The bleak tone of the film is perhaps best displayed in the sequence at Christine’s chateau.  She is taking care of her friends who have gone blind, including the young Bettina (Carole Ann Ford, likely best known as Susan on the first few seasons of Dr. Who).  Bettina takes to Susan, and in a scene that’s positively heartbreaking, she guesses multiple things about the younger girl (hair and eye color, etcetera), all of which are wrong, and all of which Susan lies about to keep up Bettina’s spirits.  Bill suggests that Christine and those who can see should abandon the manse, as it makes them sitting ducks, but Christine can’t bear to leave her friends to die (which is most certainly what it would be).  This decision is taken away from her when a gang of convicts overrun the chateau and force the blind women to “dance” with them.  Bettina, stumbling outside after escaping being raped, is surrounded by Triffids and killed.  There is no mercy here, if there ever was before, and even that was illusory.  It if isn’t plant monsters, it’s human monsters.

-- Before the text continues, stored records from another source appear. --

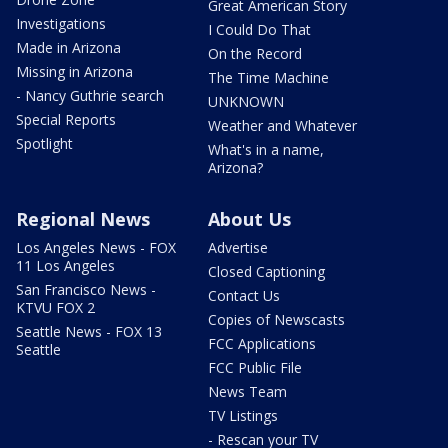
Great American Story
Investigations
I Could Do That
Made in Arizona
On the Record
Missing in Arizona
The Time Machine
- Nancy Guthrie search
UNKNOWN
Special Reports
Weather and Whatever
Spotlight
What's in a name,
Arizona?
Regional News
About Us
Los Angeles News - FOX
Advertise
11 Los Angeles
Closed Captioning
San Francisco News -
Contact Us
KTVU FOX 2
Copies of Newscasts
Seattle News - FOX 13
FCC Applications
Seattle
FCC Public File
News Team
TV Listings
- Rescan your TV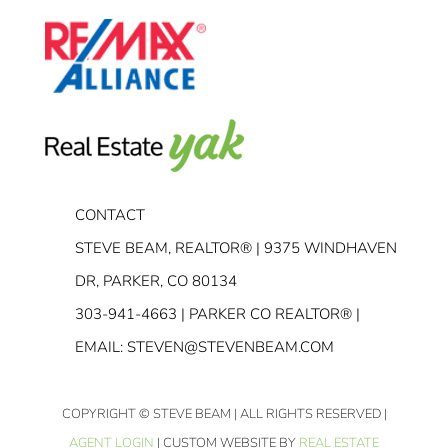
CONTACT
STEVE BEAM, REALTOR® | 9375 WINDHAVEN
DR, PARKER, CO 80134
303-941-4663
| PARKER CO REALTOR® |
EMAIL:
STEVEN@STEVENBEAM.COM
COPYRIGHT
© STEVE BEAM | ALL RIGHTS RESERVED |
AGENT LOGIN
| CUSTOM WEBSITE BY
REAL ESTATE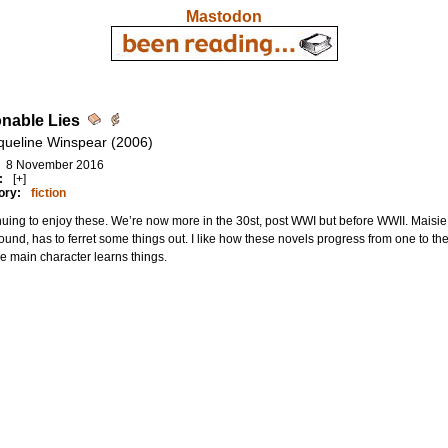
Mastodon
nable Lies
queline Winspear (2006)
8 November 2016
:
[+]
ory:
fiction
uing to enjoy these. We’re now more in the 30st, post WWI but before WWII. Maisie 
ound, has to ferret some things out. I like how these novels progress from one to the
e main character learns things.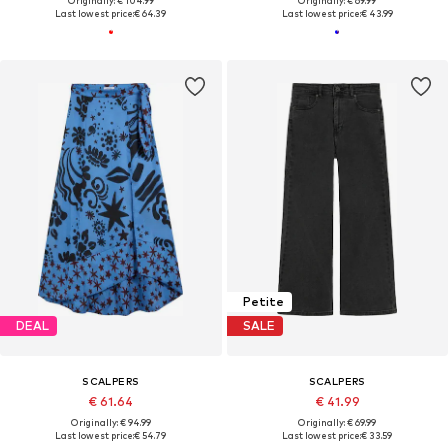
Originally: € 104.99
Originally: € 69.99
Last lowest price:
€ 64.39
Last lowest price:
€ 43.99
Petite
DEAL
SALE
SCALPERS
SCALPERS
€ 61.64
€ 41.99
Originally: € 94.99
Originally: € 69.99
Last lowest price:
€ 54.79
Last lowest price:
€ 33.59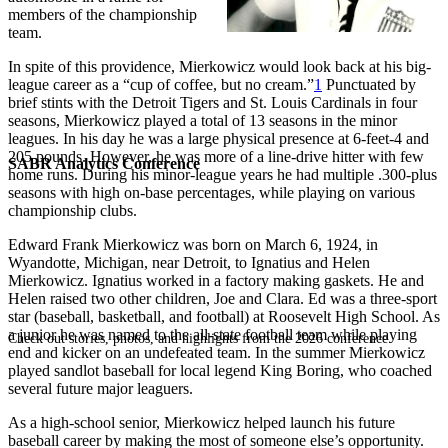
members of the championship
team.
In spite of this providence, Mierkowicz would look back at his big-
league career as a “cup of coffee, but no cream.”
1
Punctuated by
brief stints with the Detroit Tigers and St. Louis Cardinals in four
seasons, Mierkowicz played a total of 13 seasons in the minor
leagues. In his day he was a large physical presence at 6-feet-4 and
205 pounds. However, he was more of a line-drive hitter with few
SABR Analytics Conference
home runs. During his minor-league years he had multiple .300-plus
seasons with high on-base percentages, while playing on various
championship clubs.
Edward Frank Mierkowicz was born on March 6, 1924, in
Wyandotte, Michigan, near Detroit, to Ignatius and Helen
Mierkowicz. Ignatius worked in a factory making gaskets. He and
Helen raised two other children, Joe and Clara. Ed was a three-sport
star (baseball, basketball, and football) at Roosevelt High School. As
a junior he was named to the all-state football team while playing
Check out stories, photos, and highlights from the 2026 conference.
end and kicker on an undefeated team. In the summer Mierkowicz
played sandlot baseball for local legend King Boring, who coached
several future major leaguers.
As a high-school senior, Mierkowicz helped launch his future
baseball career by making the most of someone else’s opportunity.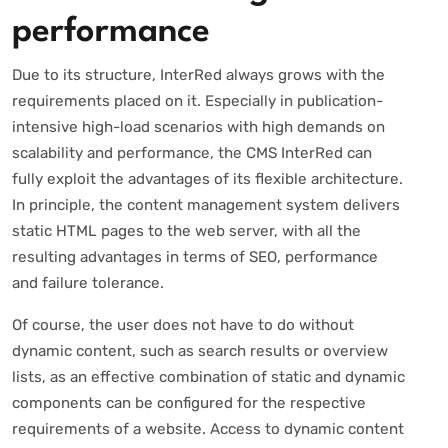
performance
Due to its structure, InterRed always grows with the
requirements placed on it. Especially in publication-
intensive high-load scenarios with high demands on
scalability and performance, the CMS InterRed can
fully exploit the advantages of its flexible architecture.
In principle, the content management system delivers
static HTML pages to the web server, with all the
resulting advantages in terms of SEO, performance
and failure tolerance.
Of course, the user does not have to do without
dynamic content, such as search results or overview
lists, as an effective combination of static and dynamic
components can be configured for the respective
requirements of a website. Access to dynamic content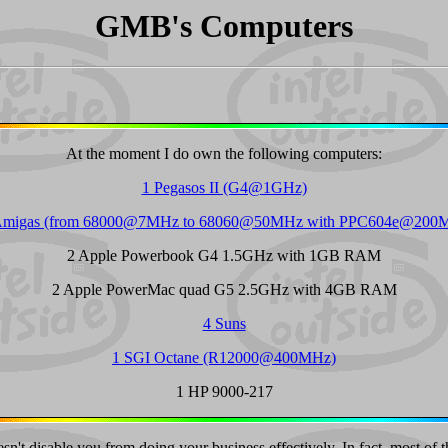
GMB's Computers
At the moment I do own the following computers:
1 Pegasos II (G4@1GHz)
Amigas (from 68000@7MHz to 68060@50MHz with PPC604e@200
2 Apple Powerbook G4 1.5GHz with 1GB RAM
2 Apple PowerMac quad G5 2.5GHz with 4GB RAM
4 Suns
1 SGI Octane (R12000@400MHz)
1 HP 9000-217
't disable you from doing your business effectively. In fact, most of t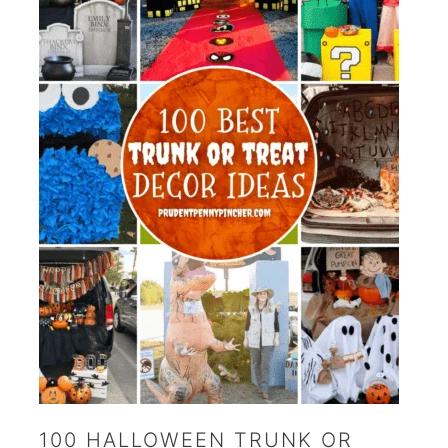
100 HALLOWEEN TRUNK OR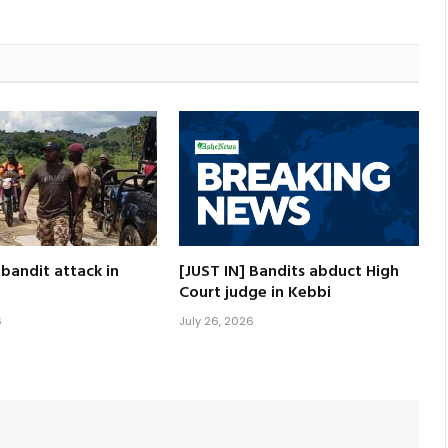
 bandit attack in
[JUST IN] Bandits abduct High
Court judge in Kebbi
6
July 26, 2026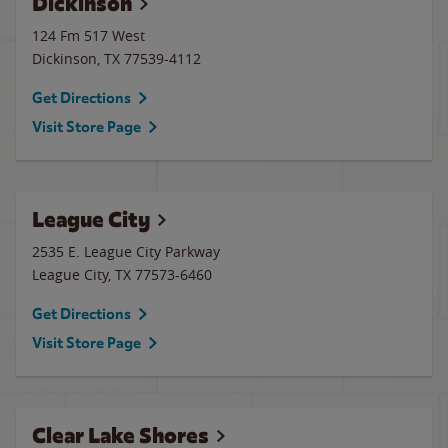
Dickinson
124 Fm 517 West
Dickinson
,
TX
77539-4112
Get Directions
Visit Store Page
League City
2535 E. League City Parkway
League City
,
TX
77573-6460
Get Directions
Visit Store Page
Clear Lake Shores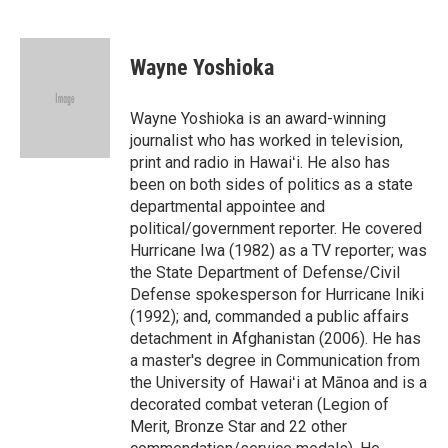
F
L
E
a
i
m
c
n
a
e
k
i
Wayne Yoshioka
b
e
l
o
d
o
I
Wayne Yoshioka is an award-winning
k
n
journalist who has worked in television,
print and radio in Hawaiʻi. He also has
been on both sides of politics as a state
departmental appointee and
political/government reporter. He covered
Hurricane Iwa (1982) as a TV reporter; was
the State Department of Defense/Civil
Defense spokesperson for Hurricane Iniki
(1992); and, commanded a public affairs
detachment in Afghanistan (2006). He has
a master's degree in Communication from
the University of Hawaiʻi at Mānoa and is a
decorated combat veteran (Legion of
Merit, Bronze Star and 22 other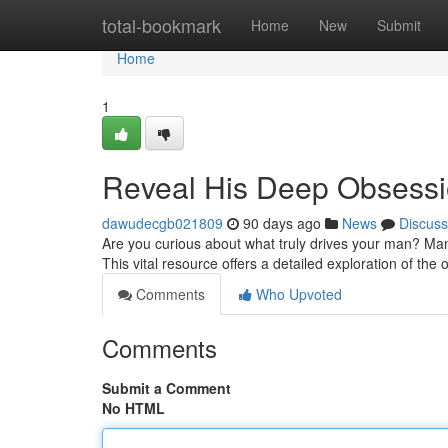
Home
total-bookmark
Home
New
Submit
Home
1
Reveal His Deep Obsessio
dawudecgb021809
90 days ago
News
Discuss
Are you curious about what truly drives your man? Ma
This vital resource offers a detailed exploration of th
Comments
Who Upvoted
Comments
Submit a Comment
No HTML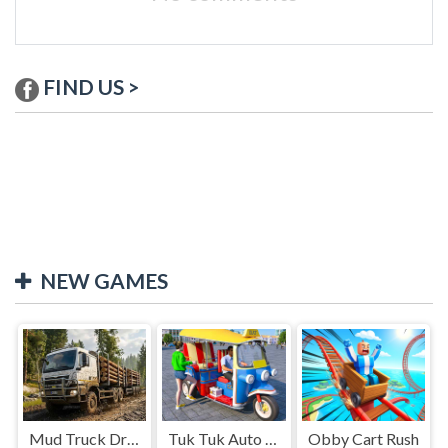
FIND US >
NEW GAMES
Mud Truck Driving
Tuk Tuk Auto Rikshaw
Obby Cart Rush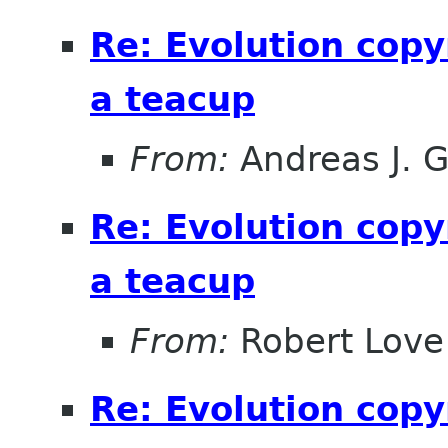
Re: Evolution copy
a teacup
From:
Andreas J. 
Re: Evolution copy
a teacup
From:
Robert Love
Re: Evolution copy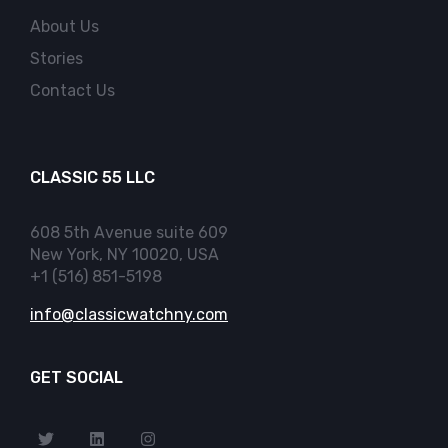
About Us
Stories
Contact Us
CLASSIC 55 LLC
608 5th Avenue suite 609
New York, NY 10020, USA
+1 (516) 851-5198
info@classicwatchny.com
GET SOCIAL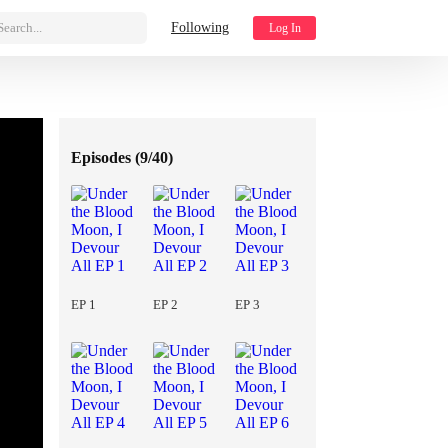
Search...
Following
Log In
Episodes (
9/40
)
EP 1
EP 2
EP 3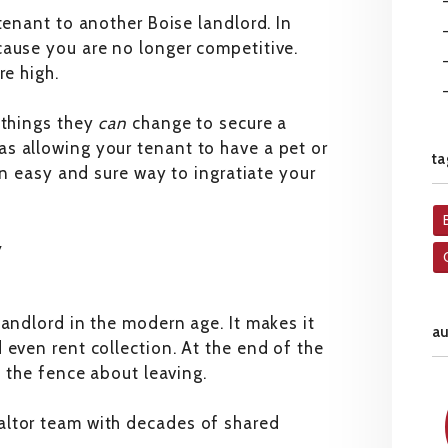
tenant to another Boise landlord. In
cause you are no longer competitive.
re high.
 things they
can
change to secure a
s allowing your tenant to have a pet or
ta
 an easy and sure way to ingratiate your
y
landlord in the modern age. It makes it
a
 even rent collection. At the end of the
n the fence about leaving.
altor team with decades of shared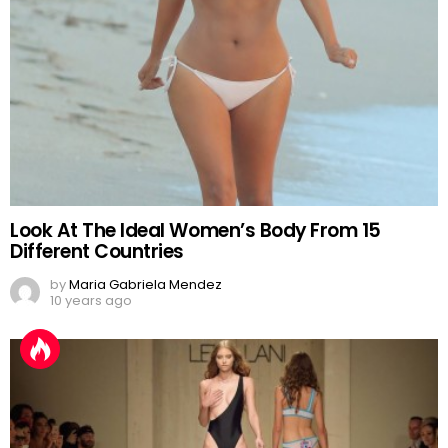
Look At The Ideal Women’s Body From 15
Different Countries
by
Maria Gabriela Mendez
10 years ago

Nevertheless, The Day of the Triffids contains elements of birth and rebirth.  Bill is reborn with his eyesight.  Susan is a sighted youth that must be protected and allowed to carry on the human race.  Tom and Karen are surrounded by water, the giver of life, and Bill and his companions spend a lot of time racing to sea ports in search of rescue (it doesn’t hurt that he’s a seaman).  Tom is forced to give up booze, and he finds a new purpose in dissecting a Triffid, looking for flaws.  His marriage is renewed in a way by this.  Bill comes upon a blind pregnant woman, and Christine assists in the birth.  Life will go on, just drastically changed.  Though the world is in apocalypse mode, the human will to survive remains, bloodied but unbowed.  The film tacks on a quasi-happy ending that speaks a little too bluntly of hope, but it also acknowledges that the world has a long way to go before it recovers from this situation.  As End of the World fictions go, that’s pretty much the best we can hope for, right?

MVT:  The foreboding wasteland that the world has become is effectively presented both visually and attitudinally.

Make or Break:  The greenhouse sequence is a standout in the horror genre, in my opinion.